The World Heritage Site that is home to the highest number of Indian one-horned rhinoceros has been hit hard and driven the wildlife living there into a frenzy.
SJ
Mumbai, IN
July 18, 2019, 12:28pm
Assam floods have submerged 90 per cent of Kaziranga National Park
Photo: Screenshot of a Twitter post by IFS officer Parveen Kaswan

Even as the monsoons continue to devastate South Asia, the floods in Assam have reportedly led to 90 percent of the Kaziranga National Park submerging underwater. The World Heritage Site, which covers a surface area of 430 sq km, has been submerged for the last few days. The park is currently home to the highest number of Indian one-horned rhinoceroses, Asiatic water buffaloes and Eastern Swamp Deer, and also houses other animals like tigers, elephants and wild boars. The floods have taken such a heavy toll on the animals that many are crossing over into the highlands and human-inhabited areas to save themselves.

Their path to safety also has the hurdle of the 60-km long NH37 highway, which runs along the southern fringe of the park and has a reputation of having animals being injured or killed after being hit by vehicles while crossing over. While death toll reports during the floods vary, according to The Indian Express, the casualty is 51 right now.

Authorities have now blocked certain passages to this road and imposed a speed limit on vehicles as well.

The local government authorities have told the media that they have built 33 highlands and deployed over 100 officials to help save the affected animals. “However, not every animal use highlands. They are mainly used by rhinos and hog deers. Elephants and tigers mostly avoid it.

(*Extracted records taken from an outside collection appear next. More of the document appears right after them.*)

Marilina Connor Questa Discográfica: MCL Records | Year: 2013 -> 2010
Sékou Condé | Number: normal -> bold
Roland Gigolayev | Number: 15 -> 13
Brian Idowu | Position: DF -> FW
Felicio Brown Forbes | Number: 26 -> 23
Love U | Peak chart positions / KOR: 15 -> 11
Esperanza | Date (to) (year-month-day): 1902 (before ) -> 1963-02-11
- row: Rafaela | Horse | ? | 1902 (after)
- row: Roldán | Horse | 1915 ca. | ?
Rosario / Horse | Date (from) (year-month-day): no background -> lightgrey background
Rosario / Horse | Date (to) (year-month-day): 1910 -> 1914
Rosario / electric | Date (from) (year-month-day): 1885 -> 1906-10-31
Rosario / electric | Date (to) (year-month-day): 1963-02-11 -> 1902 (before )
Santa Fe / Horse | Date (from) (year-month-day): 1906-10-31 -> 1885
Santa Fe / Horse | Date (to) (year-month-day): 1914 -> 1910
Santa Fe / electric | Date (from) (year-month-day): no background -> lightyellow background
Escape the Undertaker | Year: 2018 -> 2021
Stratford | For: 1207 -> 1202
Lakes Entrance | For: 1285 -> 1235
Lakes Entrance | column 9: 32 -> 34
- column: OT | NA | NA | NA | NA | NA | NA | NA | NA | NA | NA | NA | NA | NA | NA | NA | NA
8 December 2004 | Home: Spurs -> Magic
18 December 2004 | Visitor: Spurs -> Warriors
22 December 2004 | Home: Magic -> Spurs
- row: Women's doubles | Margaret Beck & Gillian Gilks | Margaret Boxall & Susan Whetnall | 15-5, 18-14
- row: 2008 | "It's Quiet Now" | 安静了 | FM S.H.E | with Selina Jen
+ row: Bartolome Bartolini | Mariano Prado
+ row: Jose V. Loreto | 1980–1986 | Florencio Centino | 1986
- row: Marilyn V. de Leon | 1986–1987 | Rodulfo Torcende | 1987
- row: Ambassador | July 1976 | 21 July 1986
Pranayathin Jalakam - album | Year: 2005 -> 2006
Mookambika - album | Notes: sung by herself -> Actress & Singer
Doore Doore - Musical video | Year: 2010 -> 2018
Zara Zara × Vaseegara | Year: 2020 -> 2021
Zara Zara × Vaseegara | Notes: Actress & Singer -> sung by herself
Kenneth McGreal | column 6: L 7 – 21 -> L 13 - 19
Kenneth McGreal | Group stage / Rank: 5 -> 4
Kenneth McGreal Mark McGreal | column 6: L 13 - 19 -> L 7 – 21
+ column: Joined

In fact, a tiger has been spotted taking shelter on the rooftop of a house in Moabari,” Dr Bhaskar Choudhury, a veterinarian working for the Wildlife Trust of India told The Indian Express.

Central agencies like the National Disaster Response Force have now joined hands with local authorities' rescue efforts, and videos of rhinos being rescued have surfaced online.

But as local politicians have pointed out, it is a “survival of the fittest”, with animals in good health being the ones who will be able to make it to higher levels safely.